What you will do >>
Output the lines below as a JSON list of strings, one string per line, leaving out any blank lines.

Available records >>
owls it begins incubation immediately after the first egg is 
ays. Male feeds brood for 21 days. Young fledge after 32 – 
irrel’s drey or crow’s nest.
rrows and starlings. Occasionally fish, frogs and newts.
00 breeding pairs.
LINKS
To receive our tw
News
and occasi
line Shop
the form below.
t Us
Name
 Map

Answer to this exercise >>
[
  "owls it begins incubation immediately after the first egg is ",
  "ays. Male feeds brood for 21 days. Young fledge after 32 – ",
  "irrel’s drey or crow’s nest.",
  "rrows and starlings. Occasionally fish, frogs and newts.",
  "00 breeding pairs.",
  "LINKS",
  "To receive our tw",
  "News",
  "and occasi",
  "line Shop",
  "the form below.",
  "t Us",
  "Name",
  " Map"
]